Przed wyjazdem na wakacje warto pomyśleć przede wszystkim o zdrowiu swoim i swoich bliskich - szczególnie jeśli planujemy wyjazd zagraniczny w miejsca dość egzotyczne, a więc do Egiptu, Tunezji i innych podobnych punktów na mapie świata. Ewentualny poważny uszczerbek na zdrowiu może zmienić luksusowe wakacje w prawdziwy koszmar. Może okazać się, że koszty podstawowej opieki medycznej, którą podczas takiej wycieczki objęty jest turysta, nie zawierają np. prawa do hospitalizacji. Kilka dni czy nawet tygodni przebywania w szpitalu może wówczas oznaczać ogromny kłopot. Polisa turystyczna wydaje się w takiej sytuacji najlepszym rozwiązaniem - tym bardziej, że poza hospitalizacją ubezpieczenia takie zapewniają także bezpłatny powrót do domu, a nawet pokrycie kosztów akcji poszukiwawczej czy ratunkowej.
Mając w pamięci niedawne wydarzenia pod K2, kiedy to akcji ratowniczej himalaistów nie chciano wznowić tylko dlatego, że nie wpłynęła transza za takie działanie, lepiej dmuchać na zimne. Zbyt często bowiem okazuje się, że w wielu miejscach na świecie zdrowie czy nawet życie ludzkie jest niewiele warte, jeśli nie zgadza się suma na koncie.
Wykupienie polisy turystycznej to spora korzyść, gwarantująca pełen komfort wypoczynku bez obaw o to, że ewentualny wypadek może być dla nas finansowym gwoździem do trumny. Aby uniknąć zamartwiania się, a tylko cieszyć słońcem i dobrą zabawą, warto też pomyśleć o ubezpieczeniu pozostawionej w kraju nieruchomości.

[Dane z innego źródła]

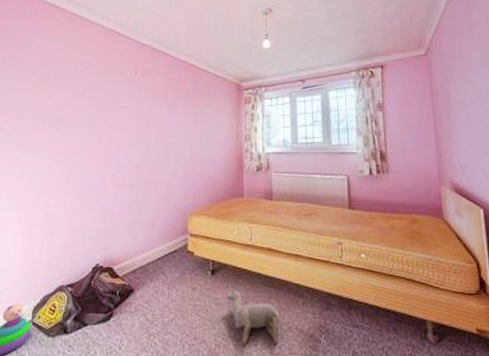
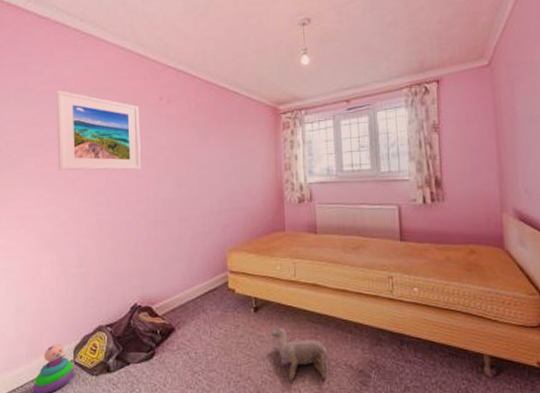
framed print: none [35,61,115,137] -> present [57,90,141,171]

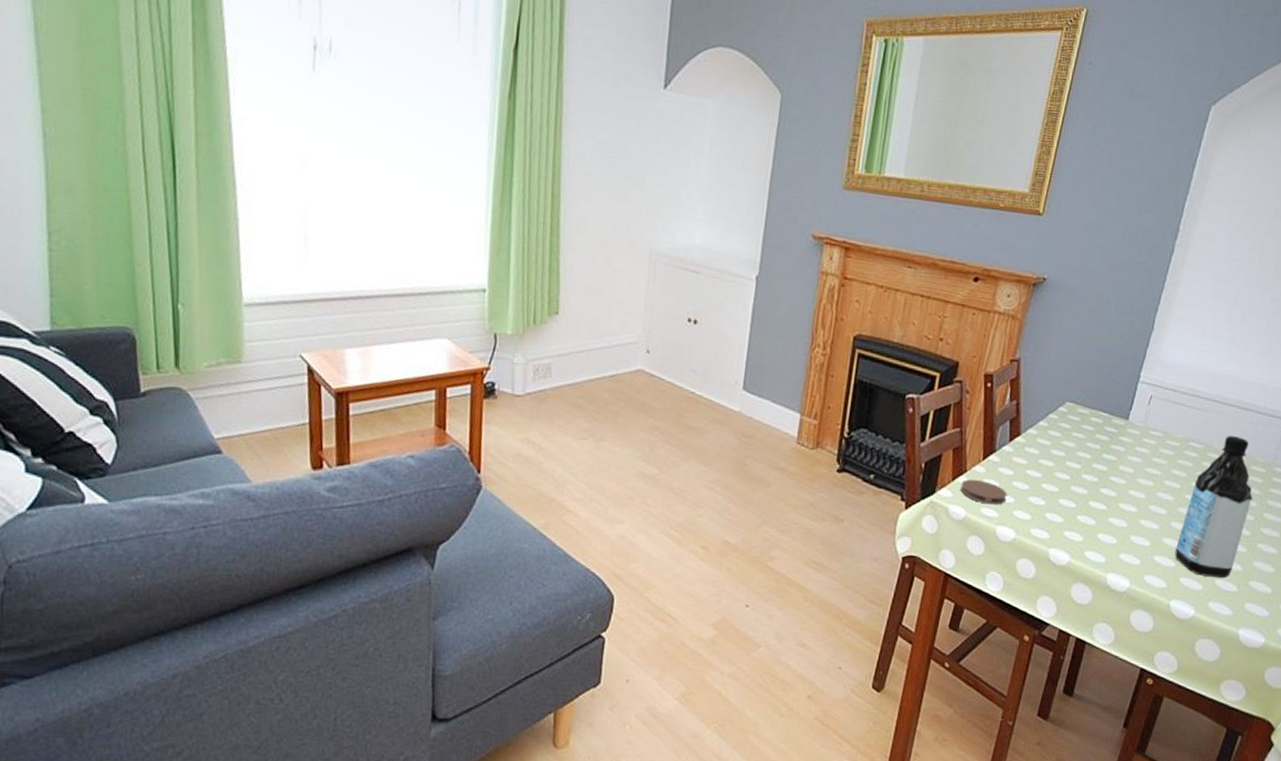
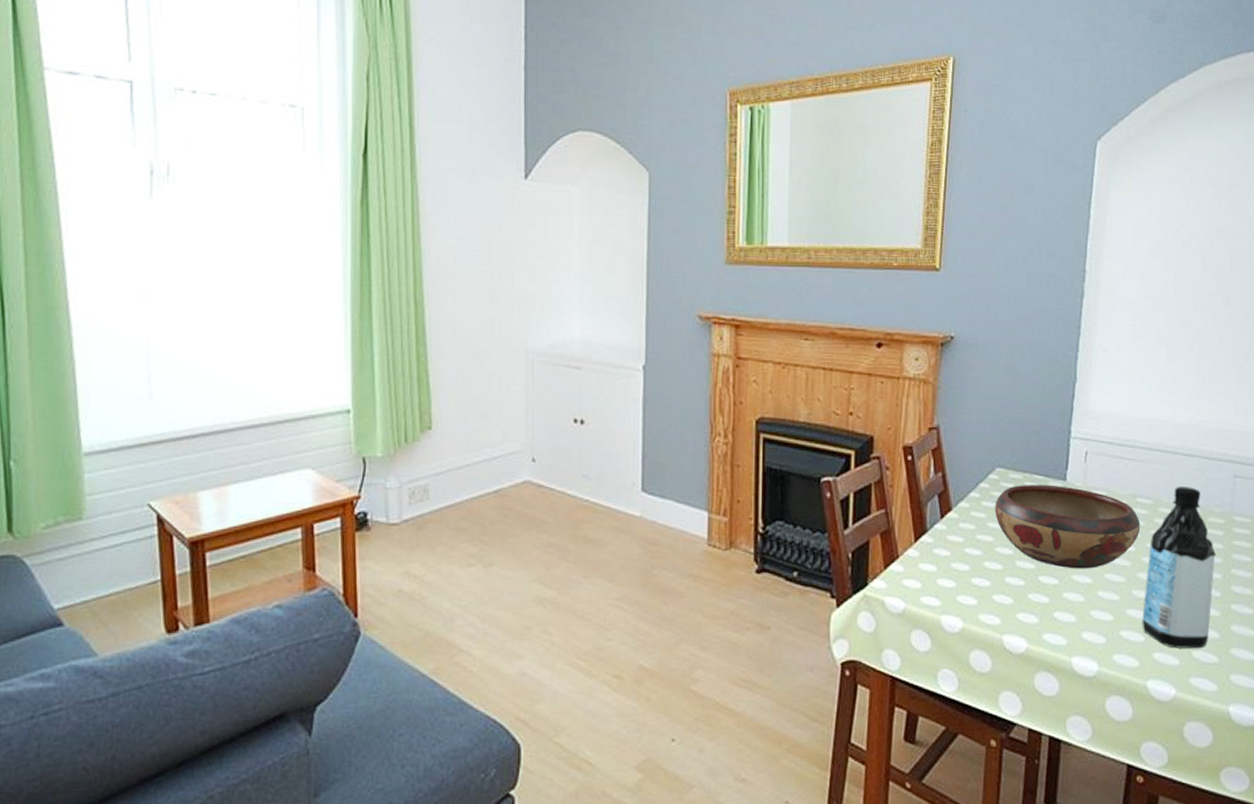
coaster: present [960,479,1007,505] -> none [895,565,947,592]
decorative bowl: none [1059,419,1189,500] -> present [995,485,1141,569]

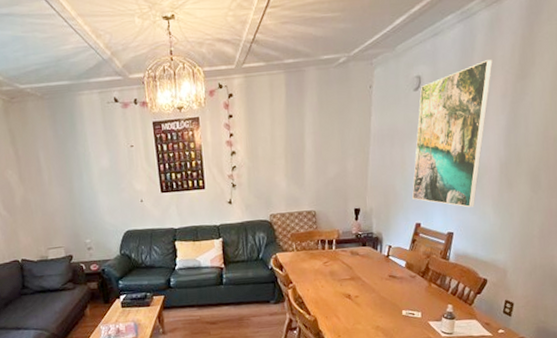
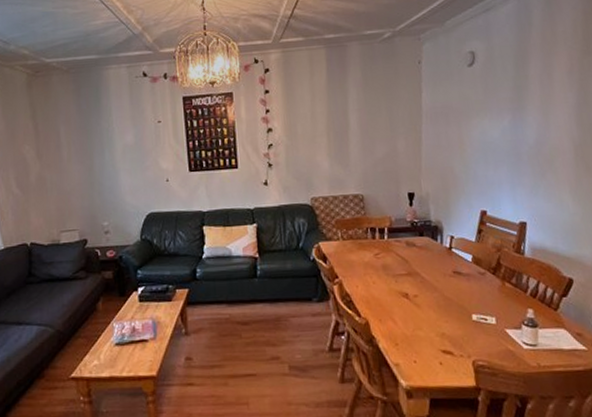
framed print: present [412,60,493,208] -> none [474,35,554,194]

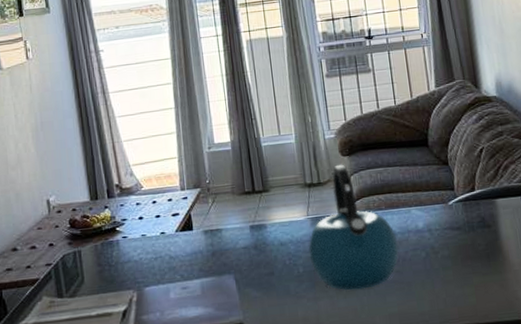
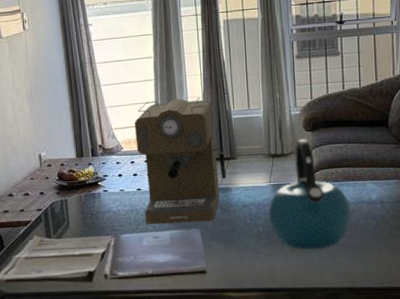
coffee maker: none [154,124,260,273] -> present [134,97,227,224]

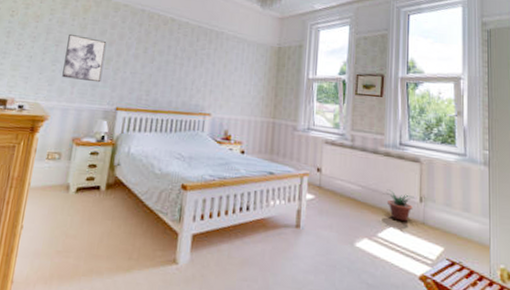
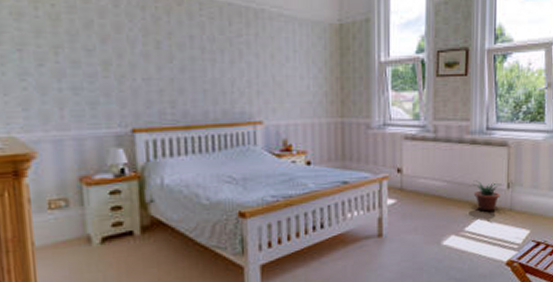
wall art: present [62,34,107,83] -> none [35,32,102,98]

- W Polsce ubezpieczanie nieruchomości w dalszym ciągu jest dość rzadkie - mówi ubezpieczyciel firmy Insurance Choice. - Większość uważa to za zupełnie niepotrzebny wydatek. Polacy wolą poprosić o pomoc sąsiadów, którzy podczas nieobecności mają mieć ich dom na oku. W Anglii na przykład takie ubezpieczenia, zwane Holiday Home Insurance, cieszą się zdecydowanie większą popularnością. Oczywiście można to wyjaśnić wyższymi zarobkami czy przetrzymywaniem większej ilości kosztowności. Wydaje się jednak, że problem tkwi w świadomości Polaków.
Warto pamiętać, że polisy nieruchomości nie da się wykupić na tydzień lub dwa. Nabywa się ją na cały rok, ale wielu ubezpieczycieli oferuje klientom sezonowe zniżki. Koszty można obniżyć, opłacając całą polisę z góry. Przy takim ubezpieczeniu domownicy ochronią dom przed finansowymi skutkami włamania z kradzieżą, a także od zdarzeń losowych, takich jak zalanie, pożar czy wybuch gazu.